Within the Glass House Mountains National Park, the peaks do tend to loom, a hulking presence above picnic spots, suddenly appearing between trees when you’re driving. But about 20 minutes’ drive north, into the Sunshine Coast Hinterland, you get a perfect view of the string of peaks from Mary Cairncross Scenic Reserve.
The reserve is also home to a $4.7 million Rainforest Discovery Centre, opened in 2017, with a walking trail looping amongst the plants (and when I visit, past a rather large carpet python).
When you think about the Sunshine Coast, there’s a natural inclination to think about … well, the sun and the coast – but I’ve enjoyed discovering there’s much more to the destination.

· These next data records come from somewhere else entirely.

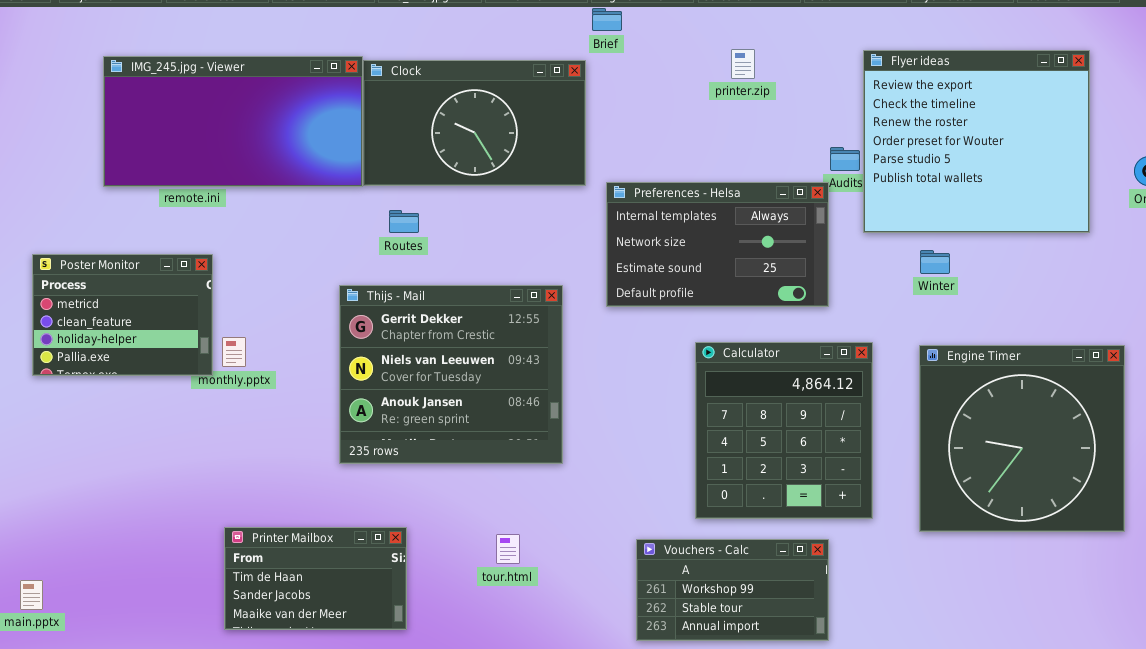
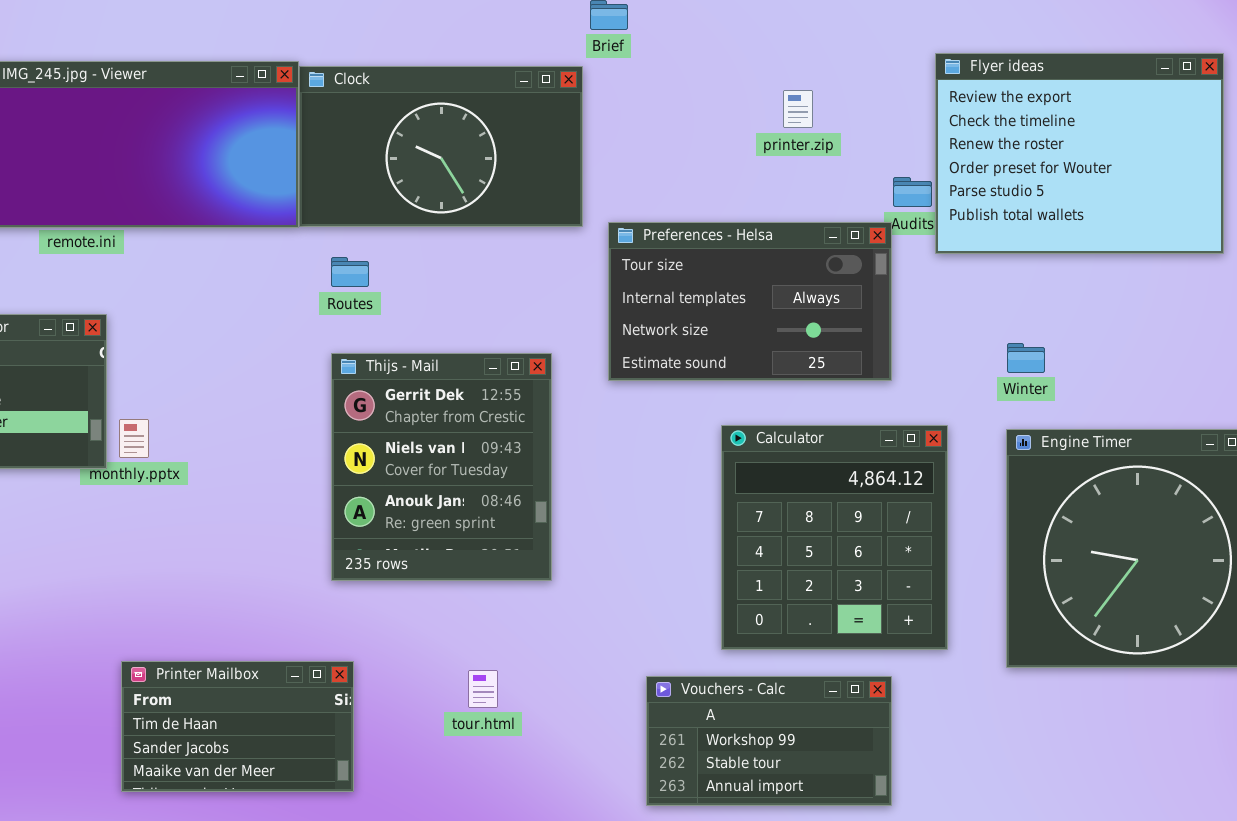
printer.zip: [731,49,755,79] -> [783,90,813,128], moved
Flyer ideas: [863,50,1090,233] -> [935,53,1224,254], resized
Preferences - Helsa: [606,182,829,307] -> [608,222,892,381], scrolled up 1 row
Winter: [920,250,950,274] -> [1007,343,1045,373], moved
Thijs - Mail: [339,285,563,464] -> [331,353,552,581], resized

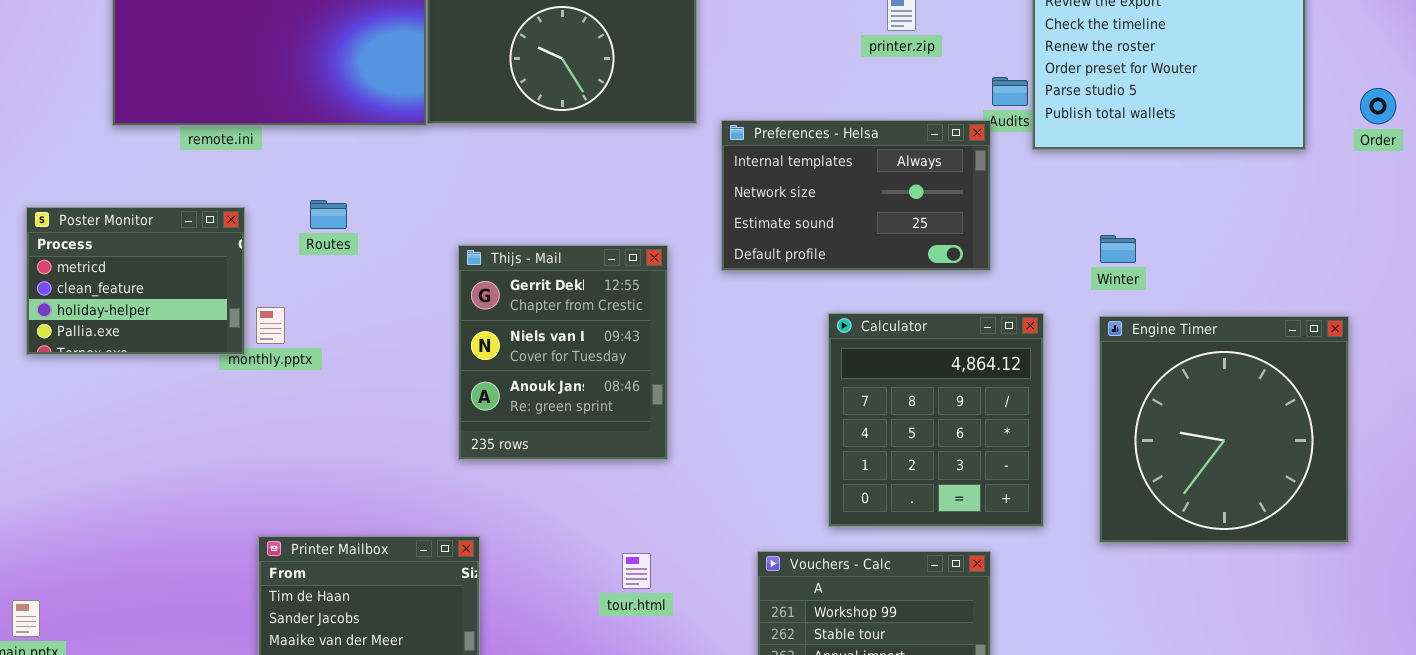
Preferences - Helsa: [608,222,892,381] -> [721,120,991,271], scrolled down 1 row
Routes: [331,257,369,287] -> [310,200,347,229], moved
tour.html: [468,670,498,708] -> [622,553,651,589], moved

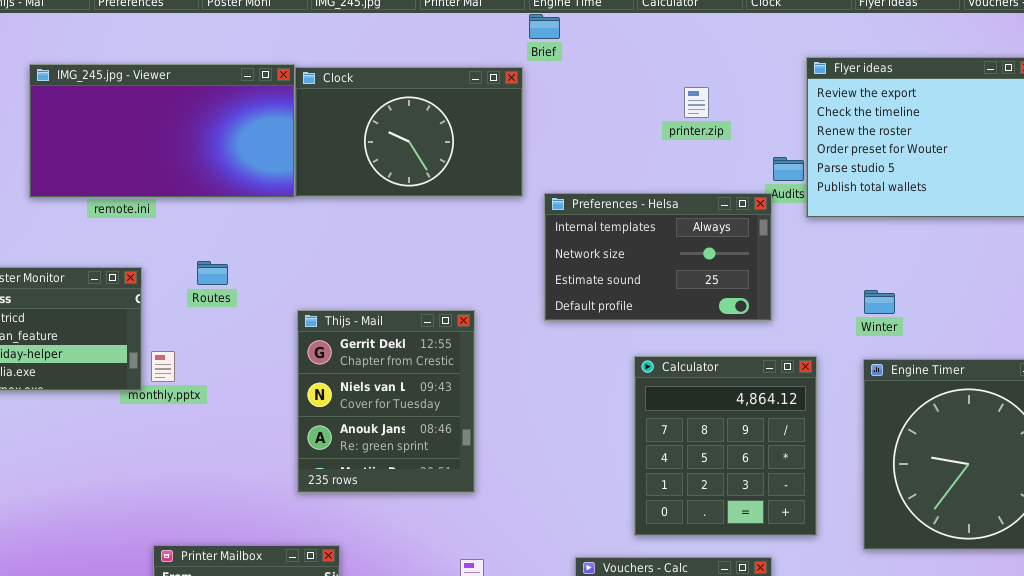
Thijs - Mail: [458,245,668,460] -> [297,310,475,493], moved

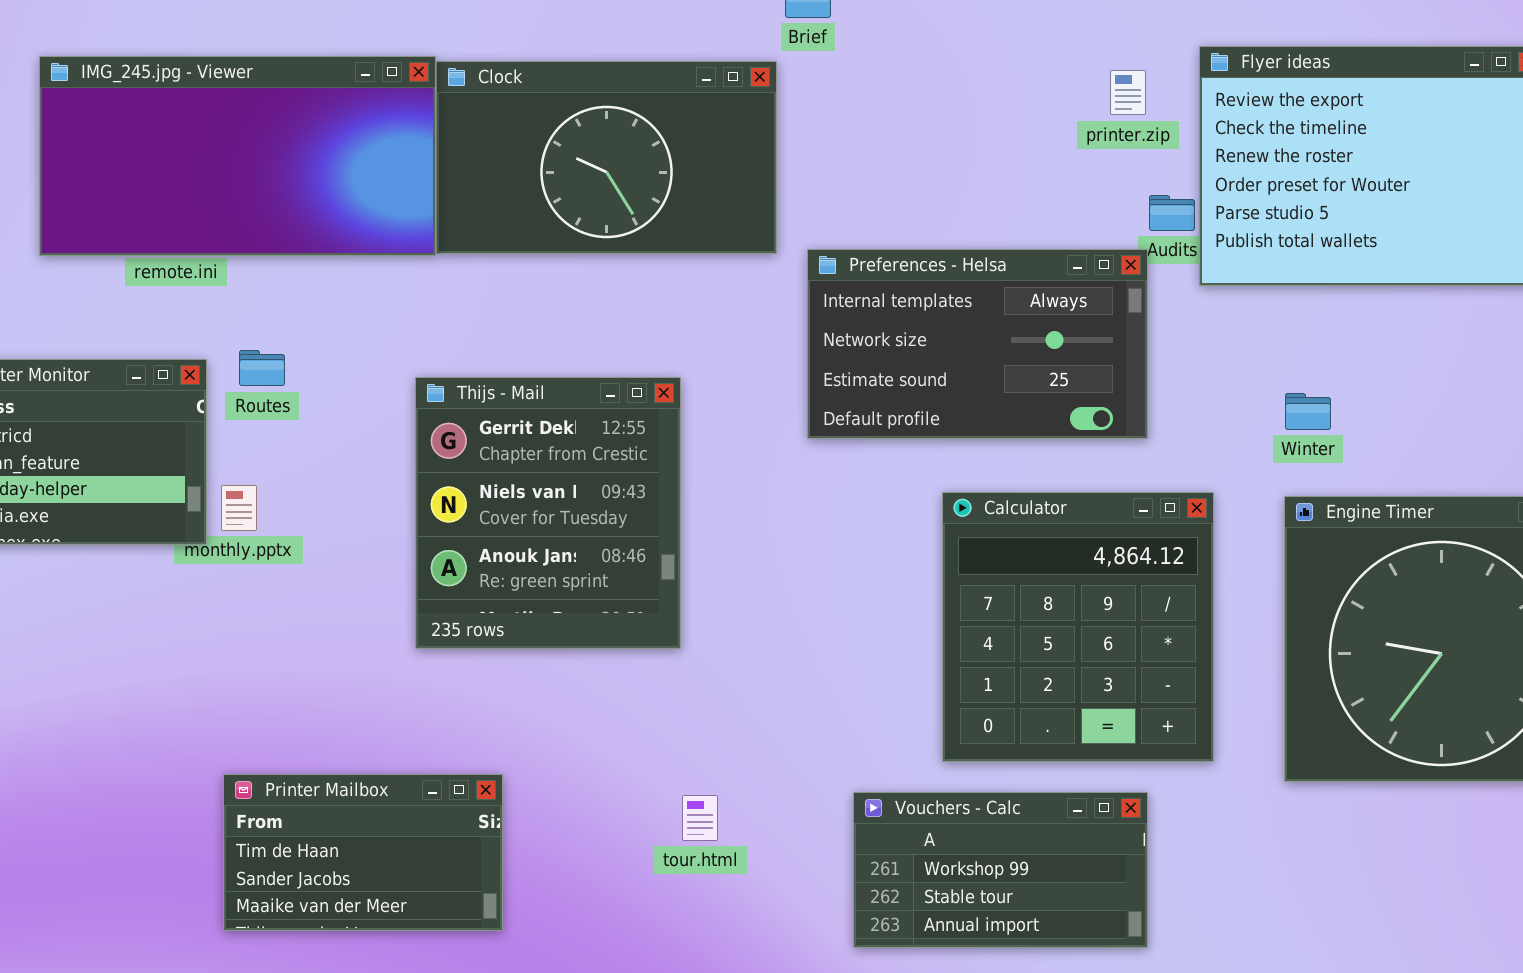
printer.zip: [684,87,709,118] -> [1110,70,1146,115], moved
Routes: [197,261,228,285] -> [239,350,285,386], moved
Thijs - Mail: [297,310,475,493] -> [415,377,681,649], moved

In less than half an hour from Maroochydore Airport, you’re up in the hinterland surrounded by these verdant forests, with rivers flowing through the trees and waterfalls crashing over escarpments. It’s a decent walk to the 90-metre Kondalilla Falls, but you only have to stroll across the car park to get to the viewing platform to look down on Mapleton Falls, which have a drop of 120 metres.
If you’re feeling more active, the Sunshine Coast Hinterland Great Walk passes both waterfalls – and then many other highlights. The 58.8-kilometre trail is designed to be done over four days, with campsites along the way, but there are enough entrance points that you can do some sections in just hours.
The closest town to the start of the walk is Montville, a charming little community that almost feels like it’s been transplanted from the NSW Southern Highlands. With cafes flowing onto decks, boutique stores with local crafts, and some impressive art galleries, it’s a reminder that, although I am focusing on the nature, the trail of quaint villages through the ranges is also worth exploring.
If you need more convincing, there’s Flame Hill Vineyard, just out of town, where I stop for a tasting. About 3000 vines of verdelho and shiraz are grown right here, 420 metres above sea level, but make sure you try their barbera as well.
Just down the hill from the winery is the start of the Great Walk at Lake Baroon, now a recreational area for swimming, boating and fishing, but also a site with important Indigenous heritage.
Every three years, when the crops of local bunya nuts peaked, the Kabi Kabi and Wakka Wakka people would host a huge festival for hundreds of guests from across the region. They would solve disputes and arrange marriages, but also share songs and dances, some presumably telling the stories of the Glass House Mountains, just 20 kilometres away, near a coast that’s about more than just the sunshine.